[Data records Boundary: Start]

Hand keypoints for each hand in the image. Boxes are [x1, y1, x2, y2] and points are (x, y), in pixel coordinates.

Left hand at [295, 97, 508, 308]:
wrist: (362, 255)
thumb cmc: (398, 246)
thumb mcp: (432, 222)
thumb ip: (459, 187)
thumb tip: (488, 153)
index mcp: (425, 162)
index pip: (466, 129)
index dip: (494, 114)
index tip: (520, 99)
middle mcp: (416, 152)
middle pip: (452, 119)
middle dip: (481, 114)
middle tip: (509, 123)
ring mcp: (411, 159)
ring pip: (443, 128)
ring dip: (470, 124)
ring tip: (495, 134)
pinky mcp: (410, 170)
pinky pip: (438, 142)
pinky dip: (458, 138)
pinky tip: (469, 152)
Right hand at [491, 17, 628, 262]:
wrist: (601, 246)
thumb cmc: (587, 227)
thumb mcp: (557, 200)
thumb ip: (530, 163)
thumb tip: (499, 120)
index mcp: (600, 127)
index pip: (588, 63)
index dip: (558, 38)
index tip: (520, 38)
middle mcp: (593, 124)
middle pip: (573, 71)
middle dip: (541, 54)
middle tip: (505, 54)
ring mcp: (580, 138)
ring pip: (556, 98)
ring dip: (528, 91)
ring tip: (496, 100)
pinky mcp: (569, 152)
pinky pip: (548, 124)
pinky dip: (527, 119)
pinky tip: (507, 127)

[Data records Boundary: End]

Task item ::
Where does "ring" appear in the records above? Copy each line that holds it.

Solution for this problem ::
ring mcp: (411, 159)
ring pip: (443, 128)
ring dip: (470, 124)
ring tip: (495, 134)
ring mcp: (580, 138)
ring pip: (556, 98)
ring dip: (528, 91)
ring tip: (496, 100)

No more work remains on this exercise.